Recast the records below as a Markdown table with the columns "No." and "Text", giving each line its own numbered row. Omit the pictures and any blank lines.

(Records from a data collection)
• • • •

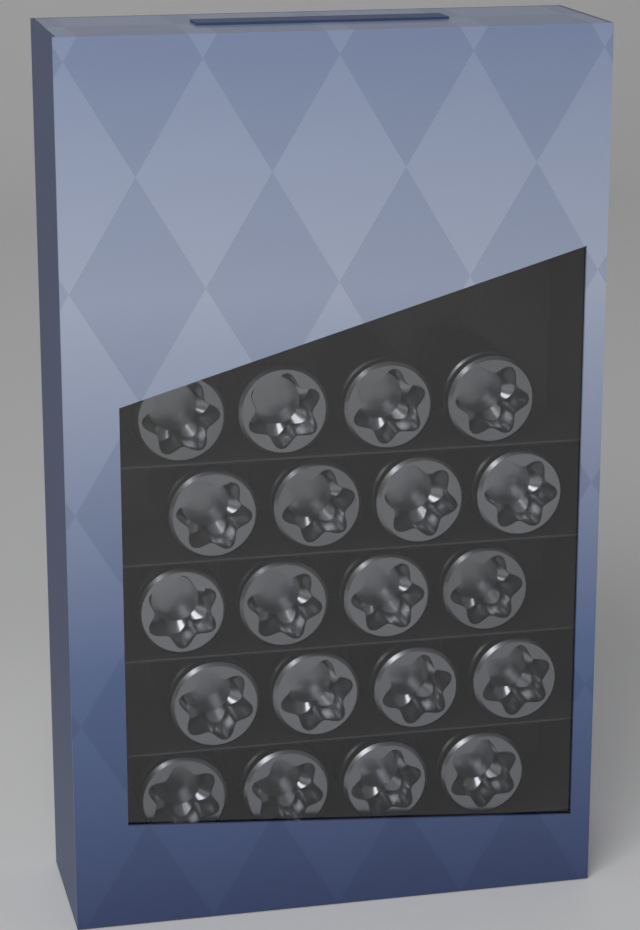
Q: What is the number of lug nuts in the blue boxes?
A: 20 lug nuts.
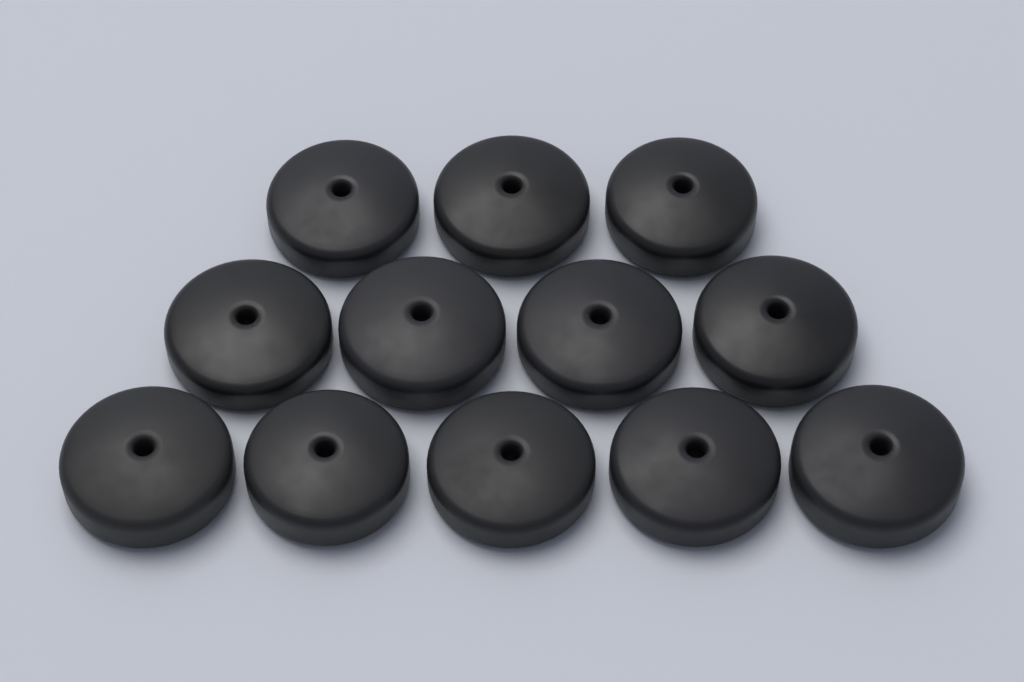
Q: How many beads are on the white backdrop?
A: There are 12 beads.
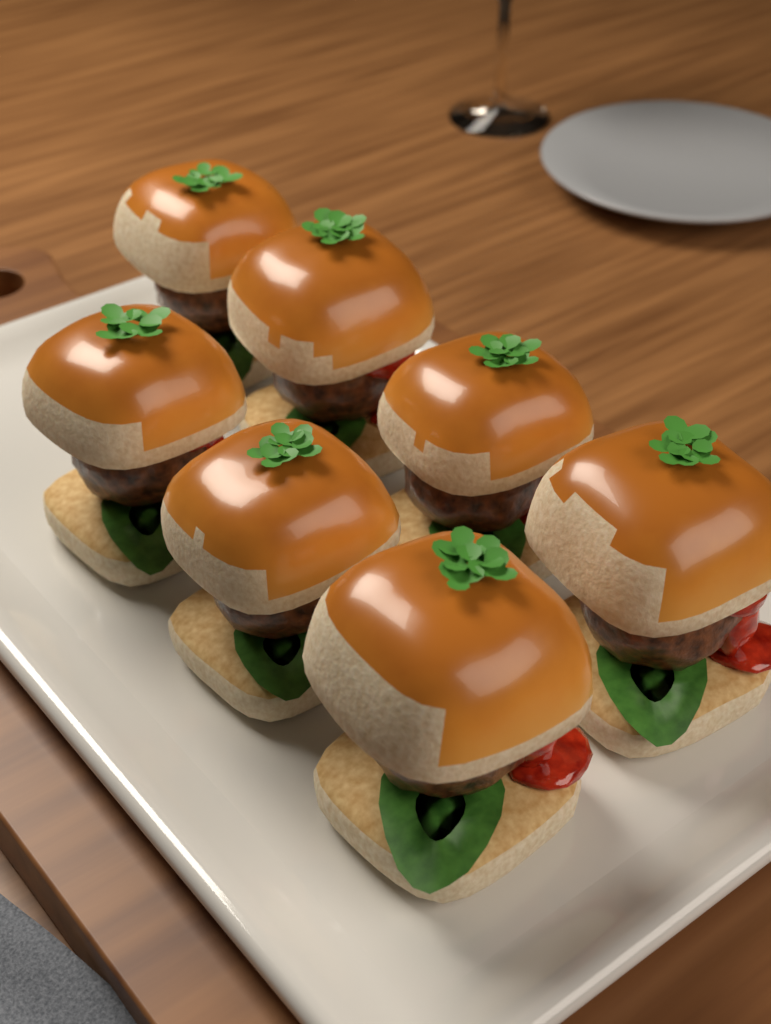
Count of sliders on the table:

• • • •

*Exercise answer*:
| No. | Text |
|---|---|
| 1 | Q: What is the number of lug nuts in the blue boxes? |
| 2 | A: 20 lug nuts. |
| 3 | Q: How many beads are on the white backdrop? |
| 4 | A: There are 12 beads. |
| 5 | Count of sliders on the table: |